As if by magic, the only bridge spanning the highway for miles was the gateway to hell. The rain hit as the temperature dropped instantly and what seemed like a solid wall of water filled with a million needles reduced my forward speed like falling headlong into a lake.
Within seconds visibility was down to a true zero and the cold rain was finding its way through to my neck, up my sleeve and somehow into my right boot. Nowhere to stop, the hard shoulder was about  four feet wide and the fact I couldn’t actually see it or any resemblance of a white line, didn’t help. Just crossing from my lane to the shoulder meant battling with a rumble strip with bumps the size of oil cans jutting up every two feet. As the only bike on the road, I was between a rock and a hard place. Another 120ft long, 70 ton Peterbilt truck, just behind me in the outside lane, was not affected by the rain or the driver even slightly concerned about my predicament. It seemed he had not bothered to switch off his cruise control and carried on at 75-80 MPH creating an even bigger wall of fog and a back-draft that reduced my visibility to the edge of the screen a foot and a half away, and no further. The jumbled air hits first as these gargantuan terrace houses on wheels cut through the rain and send you and your bike towards the oil can rumble strip to my right. Then without warning the sides suck you back as you change to trying to miss the six sets of wheels that want to squish you. Once past the back draft makes you think you are actually running off raod as the battering of water and wind is like the Baja 500 on a moped. All of this is happening with no real view in front and no idea where the next vehicle on my lane starts or finishes.
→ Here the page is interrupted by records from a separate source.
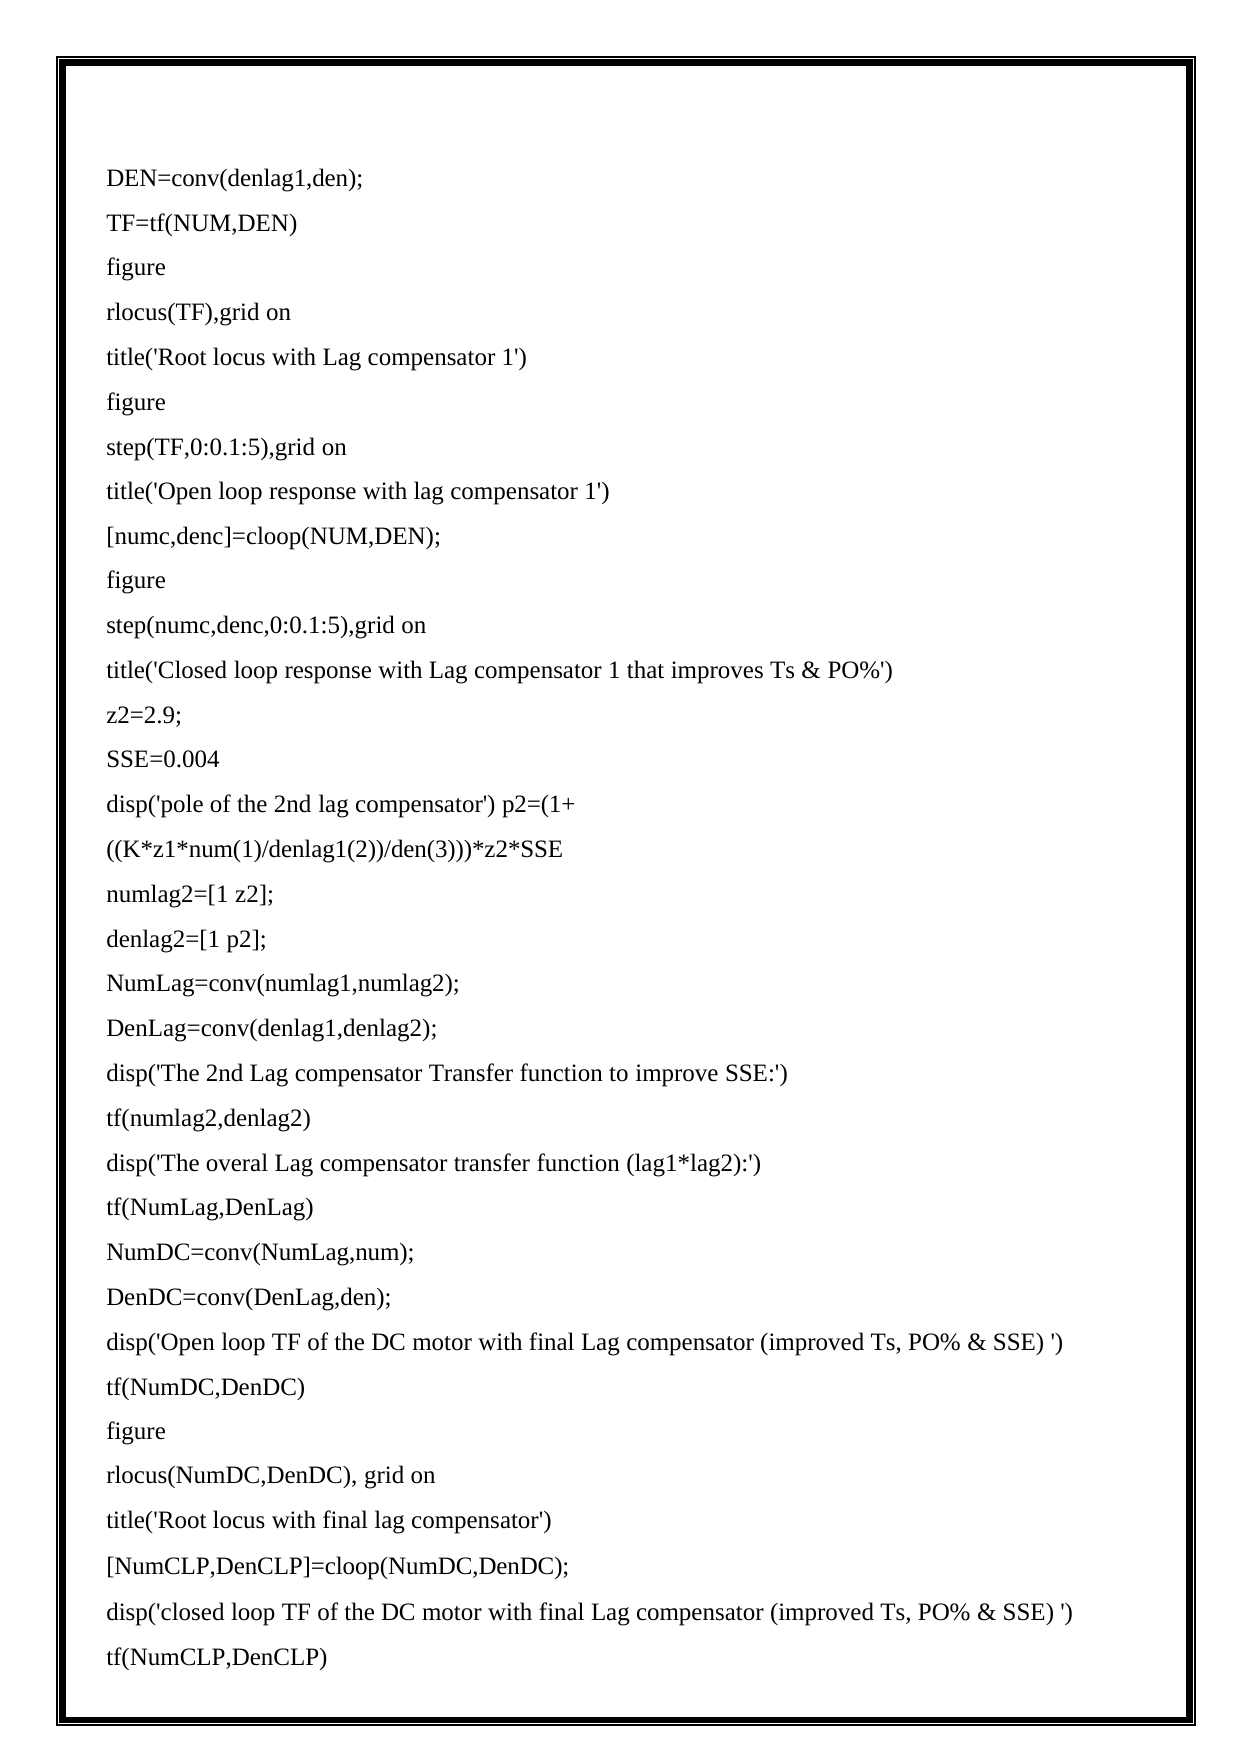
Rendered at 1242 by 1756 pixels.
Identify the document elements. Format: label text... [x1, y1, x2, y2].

text title('Root locus with Lag compensator 1') figure [106, 342, 527, 416]
text figure rlocus(TF),grid on [106, 252, 291, 326]
text denlag2=[1 p2]; NumLag=conv(numlag1,numlag2); DenLag=conv(denlag1,denlag2); [106, 924, 555, 1042]
text step(TF,0:0.1:5),grid on [106, 432, 1186, 460]
text rlocus(NumDC,DenDC), grid on [106, 1460, 1186, 1488]
text disp('pole of the 2nd lag compensator') p2=(1+((K*z1*num(1)/denlag1(2))/den(3)))*z2*SSE numlag2=[1 z2]; [106, 789, 644, 908]
text title('Open loop response with lag compensator 1') [numc,denc]=cloop(NUM,DEN); [106, 476, 609, 549]
text disp('closed loop TF of the DC motor with final Lag compensator (improved Ts, PO% & SSE) ') tf(NumCLP,DenCLP) [106, 1597, 1186, 1671]
text DEN=conv(denlag1,den); TF=tf(NUM,DEN) [106, 163, 444, 236]
text disp('The 2nd Lag compensator Transfer function to improve SSE:') tf(numlag2,denlag2) [106, 1058, 840, 1132]
text title('Root locus with final lag compensator') [NumCLP,DenCLP]=cloop(NumDC,DenDC); [106, 1505, 644, 1579]
text figure [106, 1416, 1186, 1445]
text disp('The overal Lag compensator transfer function (lag1*lag2):') tf(NumLag,DenLag) [106, 1148, 840, 1221]
text figure step(numc,denc,0:0.1:5),grid on [106, 566, 427, 639]
text title('Closed loop response with Lag compensator 1 that improves Ts & PO%') z2=2.9; [106, 655, 963, 729]
text NumDC=conv(NumLag,num); DenDC=conv(DenLag,den); [106, 1237, 644, 1311]
text disp('Open loop TF of the DC motor with final Lag compensator (improved Ts, PO% & SSE) ') tf(NumDC,DenDC) [106, 1327, 1186, 1400]
text SSE=0.004 [106, 745, 1186, 773]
Choices, speed up into the void, or slow down to 25mph and hope that next car or truck sees me in front before it’s too late. Hazards on , all the lights I have on and just hope for the best.
The wide screen on the Honda Goldwing, famed for its protection from wind, rain and flying sheep, worked to a degree, but the area behind the screen has a strange vacuum effect that collects globules of water like a scene from Apollo 13. The water floats in a slow motion dance just in front of your chest (or head if you are shorter stature than I), then without warning gets too heavy to glide and hits me square in the face. Add this to the inability to close the visor as it steams up in a micro-second if I close off the airflow, and the needles that pierce my eyes and sting my nose if I glance ahead for more than a second, and the thought passed my mind.

“Which stupid arse thought this trip was a good idea”???